• [TESTO DI PARTENZA]:
---------------
Recensione di Paolo Polvani
L’ora fatta di fresco è arrivata
Maceria è il titolo dell’ultimo libro di Francesco Lorusso. Sul dizionario Treccani il significato più comunemente attribuito al termine è rovine di edifici, più rara invece l’accezione di raccolta di pietre tolte dai campi e radunate sul confine dei fondi, spesso sistemate a muricciolo a secco, per contenere eventuali scoscendimenti o per protezione degli alberi.
Dunque un primo significato va nella direzione del risultato di un esito distruttivo, in senso opposto, di contenimento, di delimitazione, l’altro significato.
I testi sono preceduti da una bellissima prefazione, opera di Giacomo Leronni, che incarna la funzione precisa di essere un manuale d’istruzioni più che dettagliato sull’uso da fare di questo libro. Non si accontenta, come spesso accade, di accompagnare il cauto turista per le strade luminose o per i sentieri impervi dei testi illustrandone le bellezze da cartolina.
Suggerisce invece come maneggiarli, da che lato prenderli, e quali cautele usare. Comincia subito col dire che qui non viene narrata nessuna vicenda esistenziale, e che questa poesia non intende refertare il quotidiano, e tantomeno intende redigere proclami. E forse conviene concederci subito un assaggio per capire meglio in quale direzione voglia condurci l’autore:
Adorni la mia calma
cucendomi gli spigoli
con parole superiori
sono le sole che rapisci
alla smania della terra
come una fiaba lunga di pane.
Ora le trattieni alle tue sere
senza riconoscere il peso aspro
delle mie lunghe lune speranzose
Dunque conviene tornare al manuale d’istruzioni e metterne in pratica i consigli:
- Il poeta è in quanto facitore di linguaggio. Essenzialmente, sperimenta se stesso in quanto capace di riprodursi in linguaggio, di tramandarsi in parole…-
e appena più avanti afferma che - il linguaggio che è in grado di generare attraverso l’esperienza poetica è la sua unità di misura, l’atto che certifica il suo essere al mondo-.
---------------
• [RIGHE]:
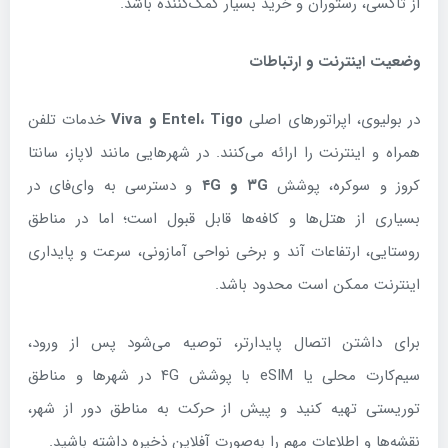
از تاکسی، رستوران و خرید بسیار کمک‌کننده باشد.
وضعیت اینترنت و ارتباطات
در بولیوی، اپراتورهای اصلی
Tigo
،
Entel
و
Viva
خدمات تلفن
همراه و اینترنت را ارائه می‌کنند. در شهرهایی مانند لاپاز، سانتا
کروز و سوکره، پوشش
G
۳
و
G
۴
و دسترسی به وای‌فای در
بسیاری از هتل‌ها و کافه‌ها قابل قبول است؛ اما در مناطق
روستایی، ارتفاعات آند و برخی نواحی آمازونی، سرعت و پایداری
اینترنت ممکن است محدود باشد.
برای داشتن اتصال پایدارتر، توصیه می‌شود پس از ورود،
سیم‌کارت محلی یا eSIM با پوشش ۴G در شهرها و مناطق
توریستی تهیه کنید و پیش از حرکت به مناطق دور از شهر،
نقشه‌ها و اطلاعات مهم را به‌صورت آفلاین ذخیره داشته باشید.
---------------
• [DETTAGLI DELL'ESERCIZIO]: Scrivi il seguito della recensione del libro Maceria, ripartendo subito dopo l'ultima frase riportata. Le righe provengono da una fonte diversa da quella del testo.

• [RISPOSTA AL COMPITO]:
In definitiva siamo spettatori di una liturgia che celebra il linguaggio, un’esperienza del sacro, che benissimo si accorda nelle intenzioni con quanto dichiarato in un brano di Giorgio Agamben tratto da Il fuoco e il racconto, dove si afferma: - Scrivere significa: contemplare la lingua, e chi non vede e ama la sua lingua, chi non sa compitarne la tenue elegia né percepirne l’inno sommesso, non è uno scrittore…-
L’ora fatta di fresco è arrivata
mentre con le sue dita di fuoco
la luce disegna fra le inferriate
un sorriso che ora si stiracchia
enumerando tutti i momenti
sulla lunghezza della stanza.
In questi versi quello che si avverte a un primissimo impatto è un certo disorientamento, una difficoltà a varcare la porta e procedere spediti, ma a una lettura più rilassata, allentati i cavi che sottendono la comprensione razionale, si staglia una delicata e insieme decisa descrizione di paesaggio familiare, sostenuto da una tensione creativa dentro la quale brucia quel concetto di sacralità della lingua che fa della poesia un rito, una funzione che possiede i crismi della religiosità.
Forse a tratti emerge dal significato duplice di maceria non l’elemento della distruzione ma quello della protezione, della conservazione, insomma una pretesa ecologista in favore della lingua, sentimento di consapevolezza che rende prezioso questo libro pur nella difficoltà probabile del lettore, che invece vorrebbe trovare in superficie un messaggio preconfezionato, direttrici immediatamente riconoscibili e funzionali alla sua attesa.
Le mani hanno rotto il suono
avvertito nel ritmo di un rito
dalla smania accesa della notte
che adesso picchia nella luce.
Sulla farina fine dei muri
l’ansia si concede il tragitto
e indaga un piano inutile
contro i minuti del mattino.
Procedendo nella perlustrazione del libro scopro che Francesco Lorusso ha frequentato il Conservatorio, si è dedicato all’attività di concertista solista e di corista nei teatri lirici, e inoltre che sonda campi sperimentali e di contaminazione tra musica acusmatica e poesia. Ignoravo completamente che la musica acusmatica fosse quella musica di cui non si individua la causa.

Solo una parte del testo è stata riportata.